* _DOCUMENT SECTION_:
Objectives The objective of this meta-epidemiological study is to evaluate whether treatment effects reported for composite primary outcomes in randomized trials of kidney–cardio protective therapies in CKD are consistent with treatment effects observed for clinically meaningful component outcomes.
Eligibility criteria The study will include RCTs evaluating the efficacy of novel kidney–cardio protective therapies in patients with chronic kidney disease. The interventions of interest will consist of SGLT2 (sodium glucose cotransporter 2) inhibitors, GLP1 (glucagon-like peptide-1) receptor agonists and non-steroidal mineralocorticoid receptor antagonists (ns-MRA). The interventions will be compared to placebo. Eligible studies should report at least one composite endpoint, a hazard ratio (HR) with 95% confidence intervals (CI) for the composite endpoint and HRs with 95% CIs for at least one clinically relevant component outcome, including kidney failure, cardiovascular death or all-cause death. Studies that do not provide sufficient data to estimate treatment effects for both the composite outcome and a component outcome will be excluded. Composite primary endpoints will be classified as: kidney-directed, when primarily composed of kidney disease progression outcomes, cardiovascular-directed, when primarily composed of cardiovascular outcomes , mixed, when both kidney and cardiovascular components contribute substantially to the endpoint
Search strategy The following databases will be systematically searched: PubMed, Scopus, Web of Science and Clinicaltrials.gov. All databases will be searched from their inception. The search algorithm will include a combination of MeSH (Medical Subject Headings) terms and key-words of the interventions of interest (both class and drug-specific). The literature search will be performed by two researchers independently, resolving any discrepancies through their consensus.

* _TASK GOAL_: Reproduce the part of the protocol that begins at the words "Objectives The objective" and stops after "meaningful component outcomes.". The records that come next are separate material, unrelated to the protocol.

Human keypoint data:

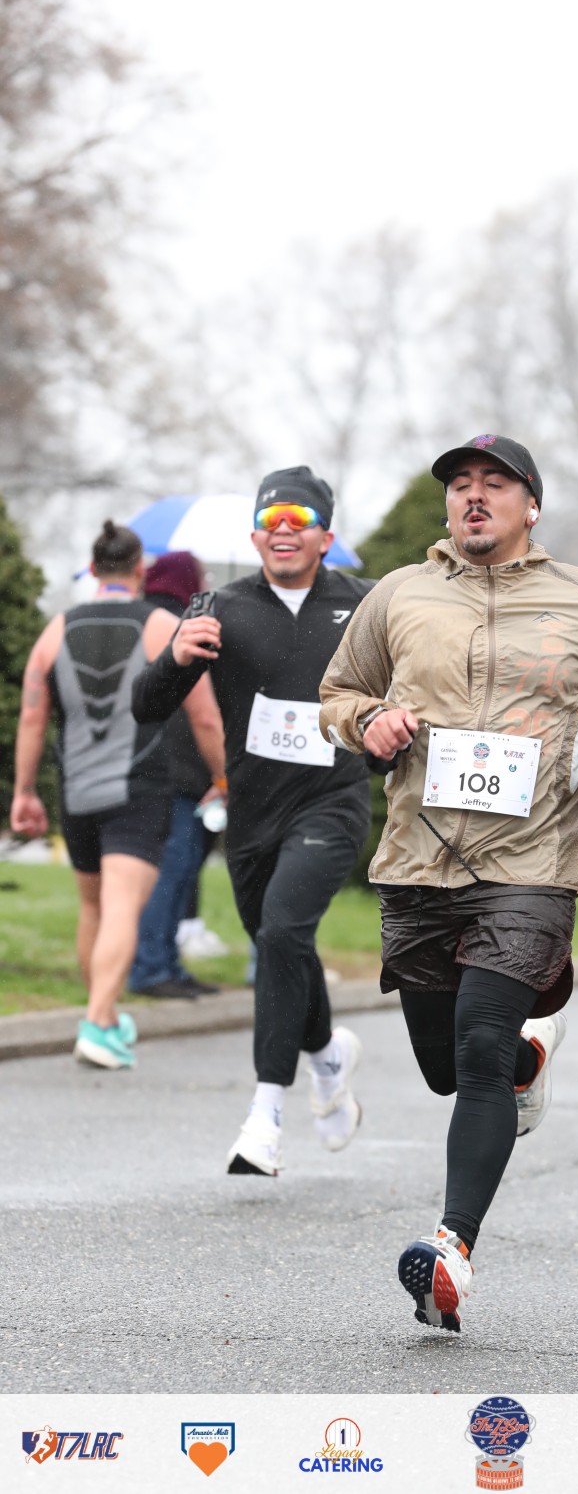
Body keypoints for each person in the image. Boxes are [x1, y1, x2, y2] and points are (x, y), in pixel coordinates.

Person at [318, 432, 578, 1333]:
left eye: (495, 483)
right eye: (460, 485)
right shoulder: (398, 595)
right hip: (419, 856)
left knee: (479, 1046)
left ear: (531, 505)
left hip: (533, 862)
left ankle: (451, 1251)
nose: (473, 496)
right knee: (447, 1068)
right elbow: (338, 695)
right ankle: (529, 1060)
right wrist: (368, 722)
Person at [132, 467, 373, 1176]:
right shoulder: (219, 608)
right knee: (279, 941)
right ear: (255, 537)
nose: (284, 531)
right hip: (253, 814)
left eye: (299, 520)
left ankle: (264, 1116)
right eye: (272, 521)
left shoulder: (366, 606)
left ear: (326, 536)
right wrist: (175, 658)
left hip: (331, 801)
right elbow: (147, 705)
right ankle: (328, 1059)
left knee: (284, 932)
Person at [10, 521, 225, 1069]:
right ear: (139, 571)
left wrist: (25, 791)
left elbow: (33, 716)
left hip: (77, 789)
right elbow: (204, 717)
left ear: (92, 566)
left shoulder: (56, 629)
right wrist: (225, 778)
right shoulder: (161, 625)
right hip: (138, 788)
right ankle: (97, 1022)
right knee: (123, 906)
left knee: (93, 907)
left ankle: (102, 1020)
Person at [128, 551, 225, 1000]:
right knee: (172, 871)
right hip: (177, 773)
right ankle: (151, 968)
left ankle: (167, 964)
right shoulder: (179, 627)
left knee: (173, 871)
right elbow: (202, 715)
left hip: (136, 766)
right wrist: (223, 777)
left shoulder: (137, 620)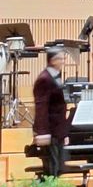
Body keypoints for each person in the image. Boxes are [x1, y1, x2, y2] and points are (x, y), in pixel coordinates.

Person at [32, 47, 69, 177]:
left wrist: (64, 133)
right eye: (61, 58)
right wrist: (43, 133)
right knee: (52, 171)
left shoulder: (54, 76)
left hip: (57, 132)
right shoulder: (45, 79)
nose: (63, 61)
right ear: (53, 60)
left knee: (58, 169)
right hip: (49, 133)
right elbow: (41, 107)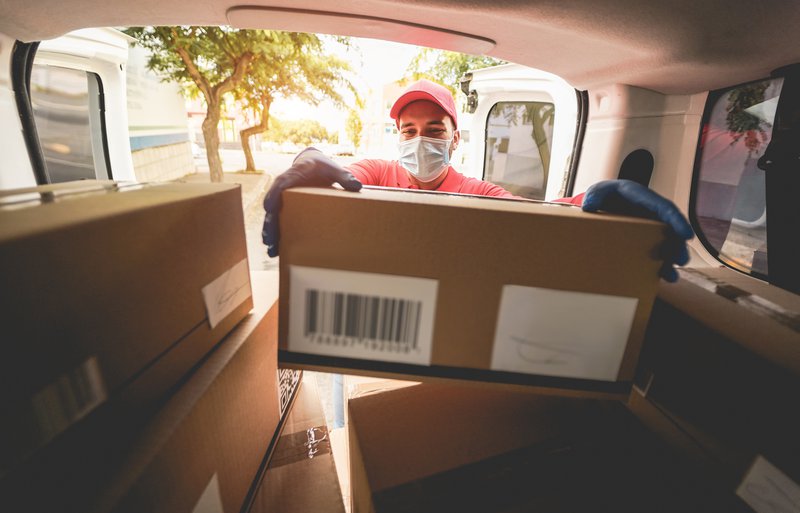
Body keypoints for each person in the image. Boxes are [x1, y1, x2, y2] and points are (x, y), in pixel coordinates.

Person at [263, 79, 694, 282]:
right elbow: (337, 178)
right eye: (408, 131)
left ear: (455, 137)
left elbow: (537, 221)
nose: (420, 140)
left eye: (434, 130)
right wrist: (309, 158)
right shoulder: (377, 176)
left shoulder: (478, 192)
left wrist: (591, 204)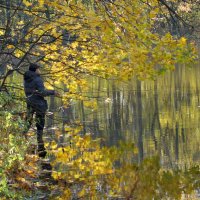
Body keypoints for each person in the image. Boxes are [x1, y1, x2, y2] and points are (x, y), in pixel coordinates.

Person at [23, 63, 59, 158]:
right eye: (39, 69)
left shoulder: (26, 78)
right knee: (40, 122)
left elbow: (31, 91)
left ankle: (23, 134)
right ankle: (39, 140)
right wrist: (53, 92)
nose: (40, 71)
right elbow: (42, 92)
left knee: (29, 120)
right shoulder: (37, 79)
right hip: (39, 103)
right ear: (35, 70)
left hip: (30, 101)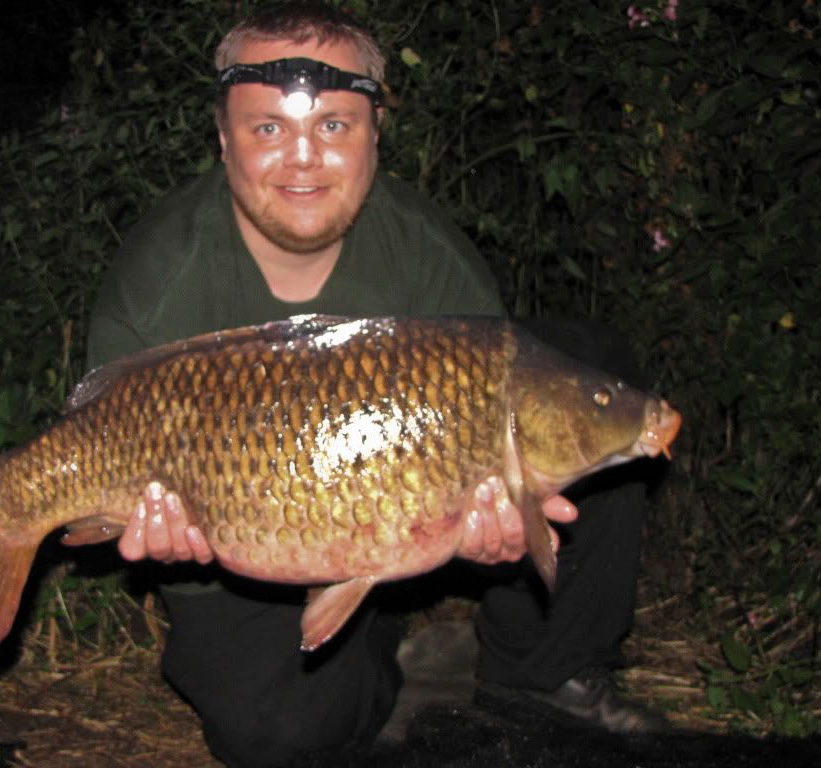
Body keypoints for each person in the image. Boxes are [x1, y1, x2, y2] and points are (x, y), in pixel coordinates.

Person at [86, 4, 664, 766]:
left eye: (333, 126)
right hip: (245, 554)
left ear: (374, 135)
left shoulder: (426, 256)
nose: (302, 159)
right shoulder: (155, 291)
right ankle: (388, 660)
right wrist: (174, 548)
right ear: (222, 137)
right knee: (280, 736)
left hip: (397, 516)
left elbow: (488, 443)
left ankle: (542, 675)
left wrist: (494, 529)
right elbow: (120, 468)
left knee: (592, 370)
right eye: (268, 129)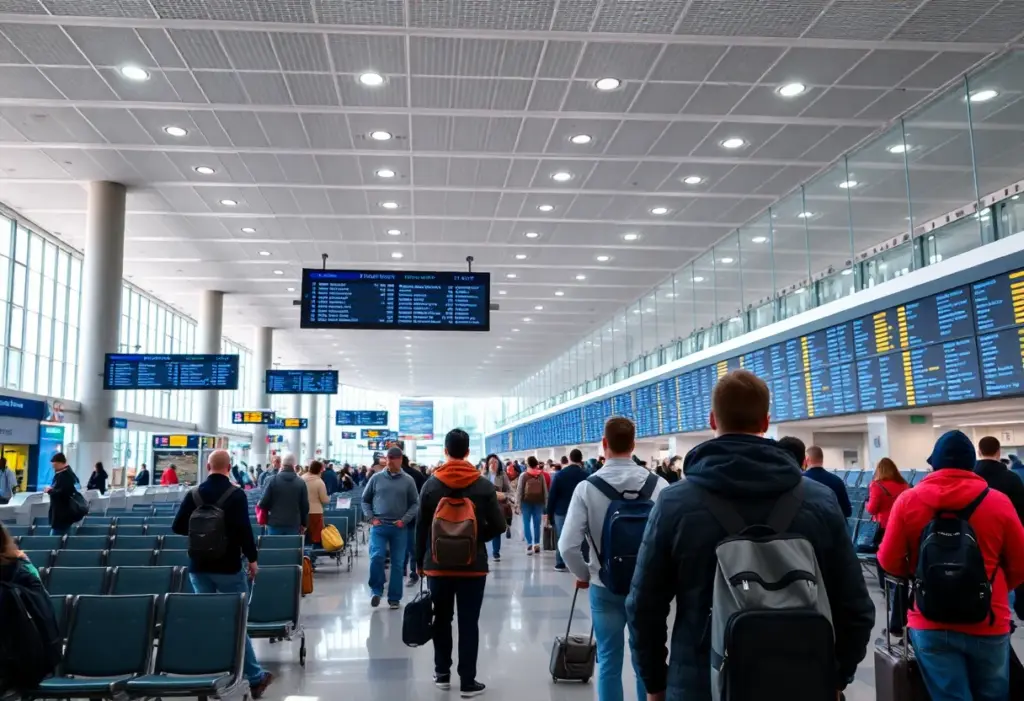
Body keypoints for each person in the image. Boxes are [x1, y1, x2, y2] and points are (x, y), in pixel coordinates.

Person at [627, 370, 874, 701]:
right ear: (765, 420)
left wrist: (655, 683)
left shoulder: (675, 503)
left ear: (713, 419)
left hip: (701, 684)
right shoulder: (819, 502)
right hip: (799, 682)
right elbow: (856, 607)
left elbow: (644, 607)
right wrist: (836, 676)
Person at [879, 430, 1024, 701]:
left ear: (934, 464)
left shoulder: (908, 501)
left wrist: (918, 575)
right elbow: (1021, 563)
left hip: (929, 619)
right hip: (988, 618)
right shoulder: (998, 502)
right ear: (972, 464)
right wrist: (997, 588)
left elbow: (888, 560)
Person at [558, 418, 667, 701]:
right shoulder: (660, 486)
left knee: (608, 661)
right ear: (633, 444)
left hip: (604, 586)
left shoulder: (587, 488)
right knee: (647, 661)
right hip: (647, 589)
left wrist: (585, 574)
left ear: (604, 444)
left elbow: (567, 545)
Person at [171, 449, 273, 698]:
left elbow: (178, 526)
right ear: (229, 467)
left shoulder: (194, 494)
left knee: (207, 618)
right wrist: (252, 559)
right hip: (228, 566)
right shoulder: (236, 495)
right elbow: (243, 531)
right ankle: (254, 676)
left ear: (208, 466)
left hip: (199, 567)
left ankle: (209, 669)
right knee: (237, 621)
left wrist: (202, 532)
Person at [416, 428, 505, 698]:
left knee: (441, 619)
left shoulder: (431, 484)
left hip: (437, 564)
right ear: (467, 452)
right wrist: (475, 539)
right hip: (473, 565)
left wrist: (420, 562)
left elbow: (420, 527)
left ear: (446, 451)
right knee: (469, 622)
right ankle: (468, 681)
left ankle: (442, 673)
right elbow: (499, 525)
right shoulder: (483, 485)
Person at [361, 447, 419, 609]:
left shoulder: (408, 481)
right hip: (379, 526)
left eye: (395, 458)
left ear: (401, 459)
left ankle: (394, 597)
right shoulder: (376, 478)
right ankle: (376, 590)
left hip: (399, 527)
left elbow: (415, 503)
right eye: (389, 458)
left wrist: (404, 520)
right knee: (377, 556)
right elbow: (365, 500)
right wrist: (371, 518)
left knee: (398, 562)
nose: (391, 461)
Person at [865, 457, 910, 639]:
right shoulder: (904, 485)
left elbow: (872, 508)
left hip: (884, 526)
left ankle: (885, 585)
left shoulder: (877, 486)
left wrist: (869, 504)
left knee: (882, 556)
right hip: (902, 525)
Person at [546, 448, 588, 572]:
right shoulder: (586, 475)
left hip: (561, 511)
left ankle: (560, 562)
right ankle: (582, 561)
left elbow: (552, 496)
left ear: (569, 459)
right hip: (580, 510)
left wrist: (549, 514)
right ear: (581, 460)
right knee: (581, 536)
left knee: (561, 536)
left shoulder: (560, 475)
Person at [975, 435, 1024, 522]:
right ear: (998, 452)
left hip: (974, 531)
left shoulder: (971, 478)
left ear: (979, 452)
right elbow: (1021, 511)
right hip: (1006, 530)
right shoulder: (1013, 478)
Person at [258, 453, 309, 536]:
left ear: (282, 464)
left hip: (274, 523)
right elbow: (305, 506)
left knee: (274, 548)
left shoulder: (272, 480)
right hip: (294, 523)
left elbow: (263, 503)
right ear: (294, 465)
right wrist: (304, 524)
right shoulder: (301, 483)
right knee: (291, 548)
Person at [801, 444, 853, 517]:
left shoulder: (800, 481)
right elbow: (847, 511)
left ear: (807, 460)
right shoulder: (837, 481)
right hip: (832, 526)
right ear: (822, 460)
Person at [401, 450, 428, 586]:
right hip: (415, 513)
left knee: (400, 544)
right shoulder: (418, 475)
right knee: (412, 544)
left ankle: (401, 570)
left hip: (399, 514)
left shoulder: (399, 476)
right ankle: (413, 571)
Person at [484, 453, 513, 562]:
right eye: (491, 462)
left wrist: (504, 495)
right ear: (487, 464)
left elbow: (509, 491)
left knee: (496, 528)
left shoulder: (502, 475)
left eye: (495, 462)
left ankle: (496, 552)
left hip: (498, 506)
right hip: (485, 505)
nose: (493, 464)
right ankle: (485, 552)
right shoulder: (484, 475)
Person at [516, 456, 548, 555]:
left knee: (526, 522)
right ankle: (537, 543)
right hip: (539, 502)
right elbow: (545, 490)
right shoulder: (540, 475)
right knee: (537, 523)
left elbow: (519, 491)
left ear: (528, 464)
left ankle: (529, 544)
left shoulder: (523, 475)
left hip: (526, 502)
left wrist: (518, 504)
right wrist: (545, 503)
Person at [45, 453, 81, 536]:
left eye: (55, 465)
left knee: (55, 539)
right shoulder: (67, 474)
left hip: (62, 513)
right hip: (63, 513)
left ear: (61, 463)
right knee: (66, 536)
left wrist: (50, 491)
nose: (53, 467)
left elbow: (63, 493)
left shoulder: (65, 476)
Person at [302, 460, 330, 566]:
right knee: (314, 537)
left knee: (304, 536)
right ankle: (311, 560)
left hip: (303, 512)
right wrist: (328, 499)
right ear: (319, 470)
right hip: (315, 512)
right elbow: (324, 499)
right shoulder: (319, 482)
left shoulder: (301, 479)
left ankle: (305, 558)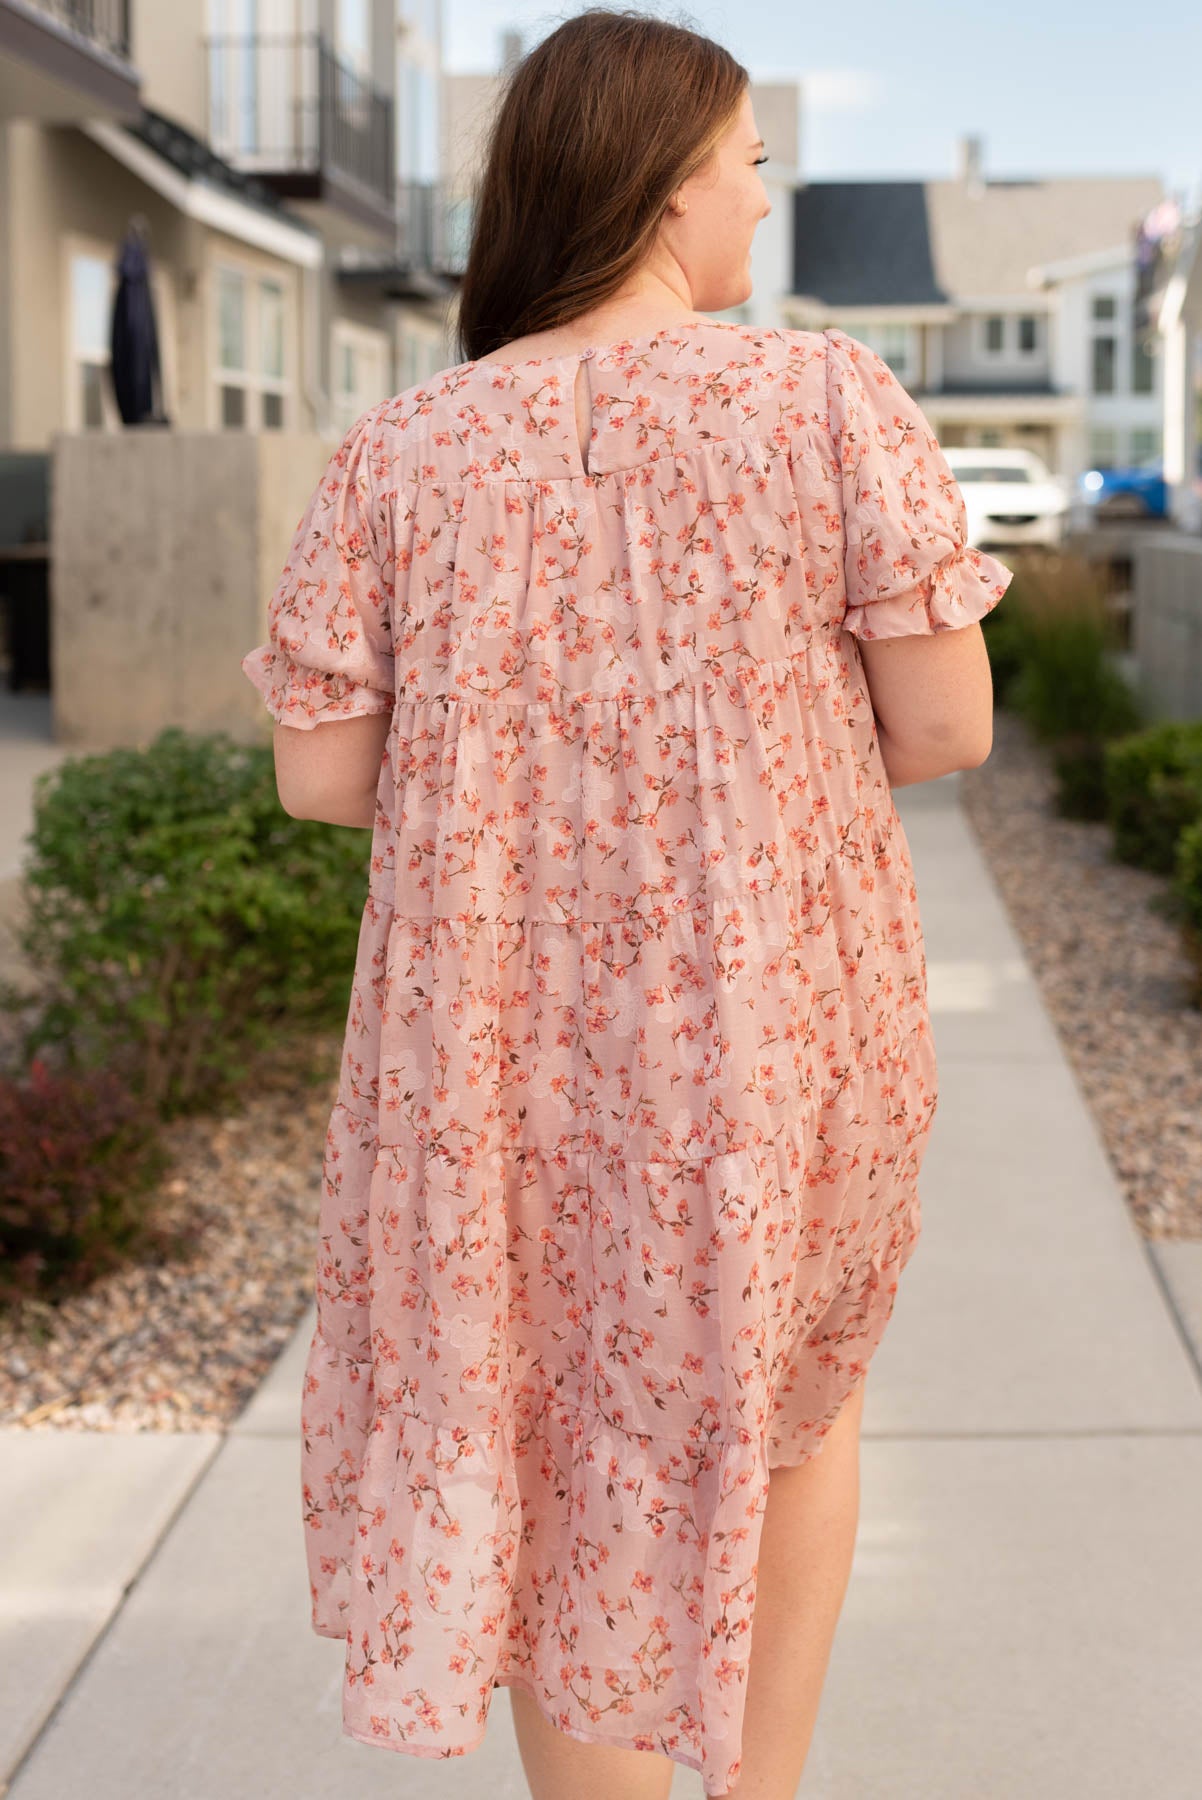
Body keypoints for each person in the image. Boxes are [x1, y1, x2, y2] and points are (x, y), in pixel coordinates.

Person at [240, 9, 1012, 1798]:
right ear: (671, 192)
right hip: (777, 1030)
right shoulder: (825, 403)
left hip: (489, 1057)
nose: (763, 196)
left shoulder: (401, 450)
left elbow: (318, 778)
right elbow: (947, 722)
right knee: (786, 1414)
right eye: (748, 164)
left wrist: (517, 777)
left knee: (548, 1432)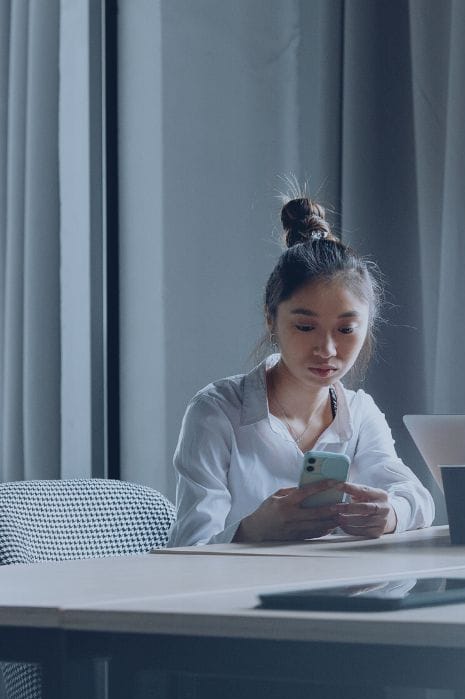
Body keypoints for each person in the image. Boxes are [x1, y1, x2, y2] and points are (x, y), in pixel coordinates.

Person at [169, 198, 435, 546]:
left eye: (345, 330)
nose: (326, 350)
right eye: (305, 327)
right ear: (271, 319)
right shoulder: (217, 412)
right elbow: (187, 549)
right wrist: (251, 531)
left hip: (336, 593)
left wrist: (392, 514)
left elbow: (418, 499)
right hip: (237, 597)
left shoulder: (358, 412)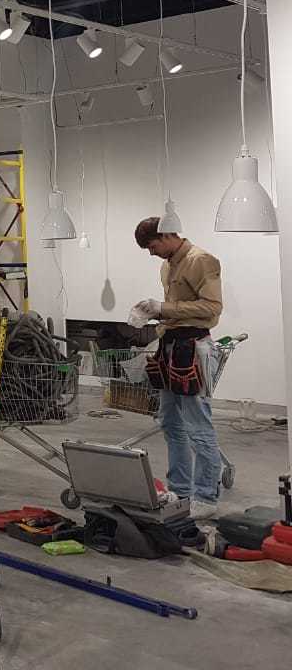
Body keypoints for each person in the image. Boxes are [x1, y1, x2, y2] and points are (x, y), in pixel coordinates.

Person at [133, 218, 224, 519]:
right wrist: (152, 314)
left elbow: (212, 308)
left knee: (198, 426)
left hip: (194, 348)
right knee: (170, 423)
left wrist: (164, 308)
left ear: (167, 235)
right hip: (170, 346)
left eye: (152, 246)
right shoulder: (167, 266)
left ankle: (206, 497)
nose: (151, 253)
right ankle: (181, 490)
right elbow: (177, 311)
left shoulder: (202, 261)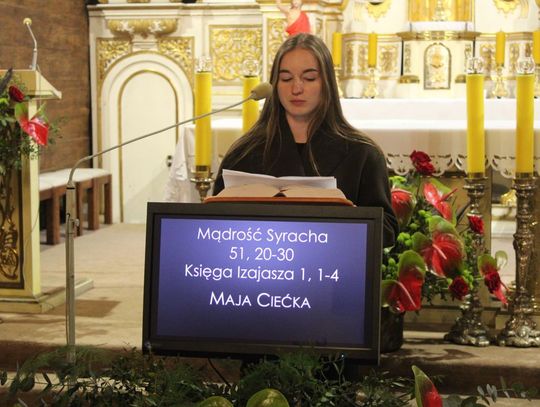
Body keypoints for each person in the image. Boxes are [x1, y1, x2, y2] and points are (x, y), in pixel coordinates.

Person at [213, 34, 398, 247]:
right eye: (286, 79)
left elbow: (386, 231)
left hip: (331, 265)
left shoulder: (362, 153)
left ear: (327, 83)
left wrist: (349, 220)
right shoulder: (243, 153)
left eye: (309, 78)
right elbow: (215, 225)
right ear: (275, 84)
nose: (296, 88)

* _SOLUTION FOR THIS EXERCISE_:
Objectives The objective of this meta-epidemiological study is to evaluate whether treatment effects reported for composite primary outcomes in randomized trials of kidney–cardio protective therapies in CKD are consistent with treatment effects observed for clinically meaningful component outcomes.